Die Hollands nuchtere aanpak trof ik aan bij de monoloog ‘Terug’ van Jouman Fattal. Haar transformaties zijn minimaal, maar effectief, en ook een beetje gevaarlijk. Ze vertelt haar eigen verhaal, von twijfel over een rol in het ‘goede’ verzet in Syrië, doorspekt met kleine verschijningen van de figuren waarover ze vertelt. Een sterk stuk van een veelbelovend actrice, maar dat wist ik al, nadat ik haar had gesproken.
Moeilijker lag het bij de sciencefictionvoorstelling Disconnect van Robin Coops. Hier had de toneelschrijver het duidelijk, en tamelijk spectaculair, afgelegd tegen de anekdotebakker en de special effects. Een verhaal over mensen die hun brein uploaden naar The Cloud en wat je daar als achterblijver van moet vinden. Geinig dat er zoveel kan met één enkele videobeamer. Te dun om de kijker echt bij de les te houden.
Oude lul
En dan was er nog dat zeldzame geval van oud versus jong, waar ik als oude punker opeens last van kreeg. Op donderdag was het de beurt aan Club Gewalt om een ode te brengen aan de punk. U weet wel, die periode ergens tussen 1976 en 1980 toen het gebruikelijk was om strontlazarus op het toneel te staan, de kleedkamer te slopen, het publiek onder te kotsen en alles te doen behalve goed spelen.

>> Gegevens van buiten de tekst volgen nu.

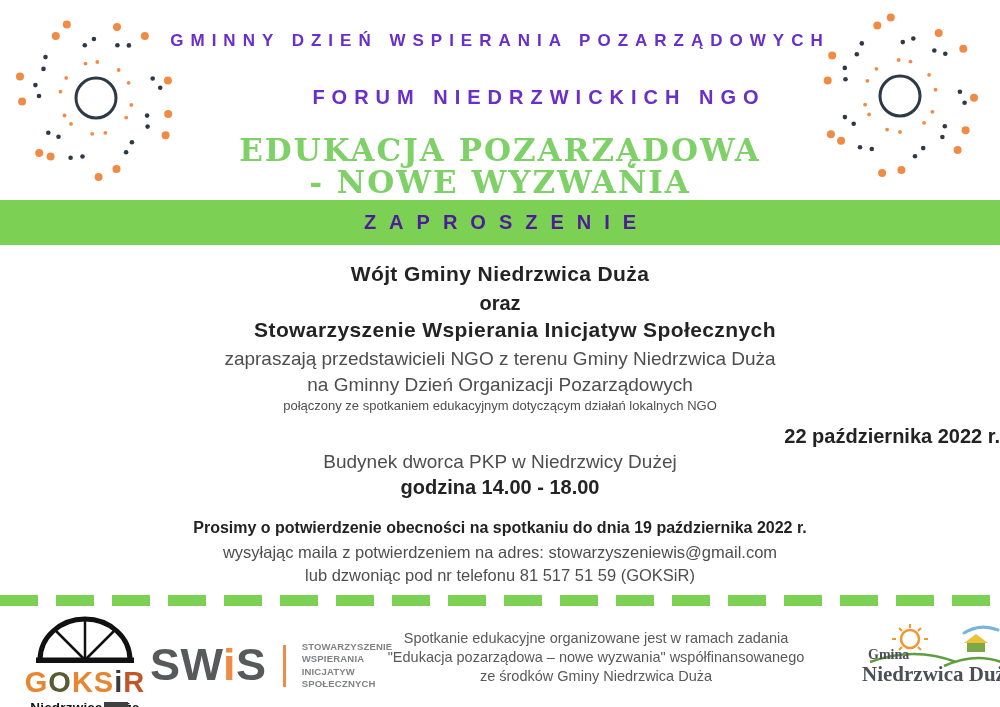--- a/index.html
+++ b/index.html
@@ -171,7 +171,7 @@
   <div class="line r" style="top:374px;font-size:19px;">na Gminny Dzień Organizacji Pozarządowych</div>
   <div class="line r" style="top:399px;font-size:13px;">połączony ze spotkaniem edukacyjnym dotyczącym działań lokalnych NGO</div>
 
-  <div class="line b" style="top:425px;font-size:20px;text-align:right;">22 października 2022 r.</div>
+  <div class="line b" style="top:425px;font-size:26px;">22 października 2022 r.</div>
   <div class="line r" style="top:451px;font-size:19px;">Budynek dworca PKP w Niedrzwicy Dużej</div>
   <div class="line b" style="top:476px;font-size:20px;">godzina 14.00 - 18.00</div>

Hoe anders was dat met de jongelieden van Club Gewalt. Kledingtechnisch hadden ze best iets ruigs gedaan, en ook iets met make-up. Maar het was vooral een soort oilily-versie van Johnny Rotten, voor de gelegenheid ondersteund door uitstekende muzikanten en perfecte zang, ook nog eens meerstemmig.
Rookbommen
Ik moest met weemoed terugdenken aan die avond dat mijn toenmalige legendarische punkband Xenox de hele aula van het Comenius in Capelle aan den Ijssel wist leeg te krijgen door voor de verandering de rookeffecten nu maar eens met echte rookbommen van sterretjes en pvc-pijp te maken. Want punk. En levensgevaarlijk. Dus goed. Maar niet voor onze carrières.
Ik voelde die neiging tot ruige rookbommen nu ook opkomen, maar daarvoor waren de mensen van Club Gewalt dan weer te goed, te mooi, te virtuoos en te gewoon leuk. Noem het de volgende keer dus geen punk, mensen, en alles komt goed. Ooit. Daar heb je dan nog een hele carrière voor.